Newswise — Imagine you're in charge of a collection of sensors, flying in formation on one of 31 U.S. Air Force satellites in medium Earth orbit.

The satellite itself is part of the Air Force's Global Positioning System, which lets truckers, hunters, and lost city drivers know exactly where they are.

But from your point of view, the satellites are perfect platforms for a collection of sensors to detect and triangulate airborne or space-based nuclear explosions anywhere they may occur.

In the past, of course, detection has been no problem — there haven't been any above-ground explosions for decades.

On the other hand, there could be one anytime. And the country that did it might deny doing it if its leaders didn't believe the U.S. could track it.

So sensors have to be ready to detect a real explosion, and do so through a forest of potential false alarms: There are lightning bolts that occur more than once per second, energetic particles from the Van Allen radiation belt that collide with electronics on the satellite, a welter of "noise" from cell phone communications, and meteors.

Sandia — a National Nuclear Security Administration laboratory — has a long history of developing components of the nuclear detonation detection system, in cooperation with the U.S. Air Force.

"What was tricky in the early sensor placements," says Sandia National Laboratories project chief engineer Steve Yearout, "is that we did not have a good idea what our observations of the environment would look like from the standpoint of space. Looking at Earth with sensors was new and not well understood — the background noise, the clutter."
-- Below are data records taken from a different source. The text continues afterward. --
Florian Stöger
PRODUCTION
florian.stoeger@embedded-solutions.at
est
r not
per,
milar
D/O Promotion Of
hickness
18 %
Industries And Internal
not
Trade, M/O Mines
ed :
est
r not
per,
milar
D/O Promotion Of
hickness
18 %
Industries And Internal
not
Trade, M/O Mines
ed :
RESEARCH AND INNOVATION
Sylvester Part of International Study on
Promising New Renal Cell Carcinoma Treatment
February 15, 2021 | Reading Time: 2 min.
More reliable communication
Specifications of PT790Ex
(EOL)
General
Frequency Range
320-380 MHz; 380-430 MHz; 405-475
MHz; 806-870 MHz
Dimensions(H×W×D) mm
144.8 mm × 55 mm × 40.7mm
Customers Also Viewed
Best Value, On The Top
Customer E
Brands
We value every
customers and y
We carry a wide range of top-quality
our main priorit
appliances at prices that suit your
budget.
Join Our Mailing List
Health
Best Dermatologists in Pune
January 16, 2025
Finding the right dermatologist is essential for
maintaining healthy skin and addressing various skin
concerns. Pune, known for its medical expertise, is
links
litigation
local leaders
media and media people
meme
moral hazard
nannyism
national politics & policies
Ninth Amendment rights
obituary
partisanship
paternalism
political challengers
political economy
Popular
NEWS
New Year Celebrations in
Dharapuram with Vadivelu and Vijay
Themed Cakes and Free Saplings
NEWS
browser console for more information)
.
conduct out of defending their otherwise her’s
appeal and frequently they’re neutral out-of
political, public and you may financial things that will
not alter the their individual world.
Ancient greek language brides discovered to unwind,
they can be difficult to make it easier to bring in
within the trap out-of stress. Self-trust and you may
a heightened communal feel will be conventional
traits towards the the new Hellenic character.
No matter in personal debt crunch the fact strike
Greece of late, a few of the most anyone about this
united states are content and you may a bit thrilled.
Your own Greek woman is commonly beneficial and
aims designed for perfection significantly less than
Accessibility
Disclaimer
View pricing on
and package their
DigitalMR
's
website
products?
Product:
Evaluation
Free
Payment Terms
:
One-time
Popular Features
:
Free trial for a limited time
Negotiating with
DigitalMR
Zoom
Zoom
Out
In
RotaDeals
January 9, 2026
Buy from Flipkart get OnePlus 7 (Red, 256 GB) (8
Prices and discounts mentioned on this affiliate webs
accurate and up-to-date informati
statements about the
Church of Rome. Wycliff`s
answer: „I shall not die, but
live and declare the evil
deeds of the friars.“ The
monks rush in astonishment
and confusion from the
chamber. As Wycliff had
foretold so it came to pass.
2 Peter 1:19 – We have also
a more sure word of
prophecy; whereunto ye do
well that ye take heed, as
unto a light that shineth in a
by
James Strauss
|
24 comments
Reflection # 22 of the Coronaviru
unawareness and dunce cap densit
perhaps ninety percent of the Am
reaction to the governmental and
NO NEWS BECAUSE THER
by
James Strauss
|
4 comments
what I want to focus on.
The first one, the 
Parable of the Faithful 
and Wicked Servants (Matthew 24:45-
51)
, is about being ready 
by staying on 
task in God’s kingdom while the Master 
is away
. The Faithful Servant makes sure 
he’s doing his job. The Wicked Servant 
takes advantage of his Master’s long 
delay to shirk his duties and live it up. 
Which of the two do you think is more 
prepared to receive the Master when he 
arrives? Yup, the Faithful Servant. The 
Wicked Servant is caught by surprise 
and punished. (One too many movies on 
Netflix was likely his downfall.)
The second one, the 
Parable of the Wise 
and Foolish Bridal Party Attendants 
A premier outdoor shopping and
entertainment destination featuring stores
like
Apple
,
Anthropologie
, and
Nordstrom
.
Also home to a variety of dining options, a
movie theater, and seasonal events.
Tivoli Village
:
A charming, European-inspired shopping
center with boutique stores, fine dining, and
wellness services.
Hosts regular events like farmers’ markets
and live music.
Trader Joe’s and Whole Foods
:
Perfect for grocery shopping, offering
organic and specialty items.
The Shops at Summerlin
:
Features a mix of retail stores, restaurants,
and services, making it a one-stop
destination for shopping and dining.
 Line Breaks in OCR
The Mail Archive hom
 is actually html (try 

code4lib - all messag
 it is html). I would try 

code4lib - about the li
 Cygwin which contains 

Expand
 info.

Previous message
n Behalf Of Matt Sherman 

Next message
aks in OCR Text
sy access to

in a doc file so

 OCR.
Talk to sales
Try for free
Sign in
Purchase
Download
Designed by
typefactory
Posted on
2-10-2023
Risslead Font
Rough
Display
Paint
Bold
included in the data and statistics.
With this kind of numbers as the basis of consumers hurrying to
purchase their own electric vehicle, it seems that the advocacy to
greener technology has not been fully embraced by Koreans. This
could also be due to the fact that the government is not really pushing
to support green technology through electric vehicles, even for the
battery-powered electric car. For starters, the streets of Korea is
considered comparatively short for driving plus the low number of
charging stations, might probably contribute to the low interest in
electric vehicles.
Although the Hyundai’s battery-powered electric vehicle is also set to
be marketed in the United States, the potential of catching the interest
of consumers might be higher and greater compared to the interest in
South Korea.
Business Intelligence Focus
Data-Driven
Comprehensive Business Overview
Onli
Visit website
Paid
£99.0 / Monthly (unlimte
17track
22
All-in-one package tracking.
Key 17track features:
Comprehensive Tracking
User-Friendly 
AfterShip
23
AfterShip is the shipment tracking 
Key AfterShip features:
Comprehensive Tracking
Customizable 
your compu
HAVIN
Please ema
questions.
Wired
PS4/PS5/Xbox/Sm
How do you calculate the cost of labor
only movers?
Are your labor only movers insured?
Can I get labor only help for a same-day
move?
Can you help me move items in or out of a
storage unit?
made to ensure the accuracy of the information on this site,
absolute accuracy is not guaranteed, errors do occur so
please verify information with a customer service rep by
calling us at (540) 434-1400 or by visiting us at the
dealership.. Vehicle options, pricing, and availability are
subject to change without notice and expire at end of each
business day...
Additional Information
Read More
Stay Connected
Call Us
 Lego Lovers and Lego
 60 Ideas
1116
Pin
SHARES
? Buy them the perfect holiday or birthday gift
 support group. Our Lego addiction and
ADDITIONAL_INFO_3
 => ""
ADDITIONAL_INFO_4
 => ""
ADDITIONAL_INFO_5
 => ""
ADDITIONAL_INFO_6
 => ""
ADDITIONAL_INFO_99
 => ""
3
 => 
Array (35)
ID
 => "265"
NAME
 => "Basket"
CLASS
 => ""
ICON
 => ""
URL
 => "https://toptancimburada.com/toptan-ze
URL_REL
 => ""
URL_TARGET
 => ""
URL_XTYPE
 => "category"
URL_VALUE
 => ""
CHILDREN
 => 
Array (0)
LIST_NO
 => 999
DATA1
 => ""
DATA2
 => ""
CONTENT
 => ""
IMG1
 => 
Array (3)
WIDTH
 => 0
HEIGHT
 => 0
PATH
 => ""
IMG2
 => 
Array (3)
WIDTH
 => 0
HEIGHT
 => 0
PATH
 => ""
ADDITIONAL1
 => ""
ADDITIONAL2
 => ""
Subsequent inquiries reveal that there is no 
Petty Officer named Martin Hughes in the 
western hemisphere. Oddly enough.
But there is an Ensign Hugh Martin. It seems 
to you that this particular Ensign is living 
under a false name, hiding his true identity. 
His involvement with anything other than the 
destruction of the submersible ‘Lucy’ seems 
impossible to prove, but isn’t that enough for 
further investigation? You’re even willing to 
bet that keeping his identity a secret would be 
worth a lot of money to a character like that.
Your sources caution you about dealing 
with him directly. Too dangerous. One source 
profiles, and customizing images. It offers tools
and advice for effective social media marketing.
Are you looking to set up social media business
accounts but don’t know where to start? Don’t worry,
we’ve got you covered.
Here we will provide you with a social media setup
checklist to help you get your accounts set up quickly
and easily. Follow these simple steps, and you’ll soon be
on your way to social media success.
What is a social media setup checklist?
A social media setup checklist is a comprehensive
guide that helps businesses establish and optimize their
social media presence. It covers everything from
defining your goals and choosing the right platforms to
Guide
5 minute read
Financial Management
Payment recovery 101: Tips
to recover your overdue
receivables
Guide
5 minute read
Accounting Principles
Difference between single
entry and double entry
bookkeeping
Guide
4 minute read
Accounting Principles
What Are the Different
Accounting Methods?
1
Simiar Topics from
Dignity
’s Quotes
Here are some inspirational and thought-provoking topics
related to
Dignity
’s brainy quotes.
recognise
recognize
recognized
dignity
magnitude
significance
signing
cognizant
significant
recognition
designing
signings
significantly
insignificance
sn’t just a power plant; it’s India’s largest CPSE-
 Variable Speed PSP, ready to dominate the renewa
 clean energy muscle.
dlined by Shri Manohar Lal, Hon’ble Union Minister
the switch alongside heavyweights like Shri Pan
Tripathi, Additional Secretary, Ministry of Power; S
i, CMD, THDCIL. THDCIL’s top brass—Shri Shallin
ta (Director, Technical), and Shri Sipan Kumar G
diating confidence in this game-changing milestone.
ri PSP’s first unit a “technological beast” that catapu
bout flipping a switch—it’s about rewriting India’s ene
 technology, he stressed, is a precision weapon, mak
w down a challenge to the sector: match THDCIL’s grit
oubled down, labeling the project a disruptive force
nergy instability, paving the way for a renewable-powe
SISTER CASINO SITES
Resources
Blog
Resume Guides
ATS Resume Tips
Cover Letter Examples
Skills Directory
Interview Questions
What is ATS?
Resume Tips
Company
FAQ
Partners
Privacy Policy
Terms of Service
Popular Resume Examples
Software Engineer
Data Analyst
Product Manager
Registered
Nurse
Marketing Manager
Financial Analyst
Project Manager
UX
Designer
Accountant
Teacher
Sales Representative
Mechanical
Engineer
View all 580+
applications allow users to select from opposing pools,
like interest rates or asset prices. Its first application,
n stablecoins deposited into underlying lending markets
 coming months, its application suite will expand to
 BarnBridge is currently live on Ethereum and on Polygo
Yearout speaks from experience. No matter which GPS satellite the sensors fly on, he has been there to turn them on and test their responses in the sky. He's overseen an average of two payload launches a year for the past 25 years, packaged in boxes that resemble several small suitcases.

Sandia provides optical and electromagnetic pulse (EMP) sensors, radio frequency equipment, and the main processors that coordinate all commands, as well as return sensor output back to ground. Los Alamos National Laboratory provides X-ray and particle detectors.

"We also have a state-of-health telemetry system that allows us to see how our system is functioning," says Yearout.

Perfectly synchronized atomic clocks on all satellites mean that telemetry, geometry, and computer programs working together can accurately define the position of any point of interest, whether a lightning bolt or a nuclear explosion.

Difficult as it is to test equipment without the environment in which it will be used, the Sandia group's sensor packages have performed exceptionally well over the years.

This success includes surviving one faulty rocket that exploded on takeoff in the 1980s. A number of the sensors survived and were still operable. "We build pretty good stuff," says Yearout.

The next launch is scheduled for October.

Funding and oversight for the development, construction, and on-orbit support of the sensors is provided for by the Office of Nonproliferation Research and Development in the National Nuclear Security Administration (NNSA).

The sensor components are delivered by Sandia to an Air Force contractor, either Boeing or Lockheed Martin, to integrate onto the GPS satellite package. The Air Force launches GPS satellites from Cape Canaveral, Florida, and then, once in orbit, the sensor components are switched on remotely by Yearout and his teammates from Sandia, LANL, and the U.S. Air Force.

Sandia is a multiprogram laboratory operated by Sandia Corporation, a Lockheed Martin company, for the U.S. Department of Energy's National Nuclear Security Administration. With main facilities in Albuquerque, N.M., and Livermore, Calif., Sandia has major R&D responsibilities in national security, energy and environmental technologies, and economic competitiveness.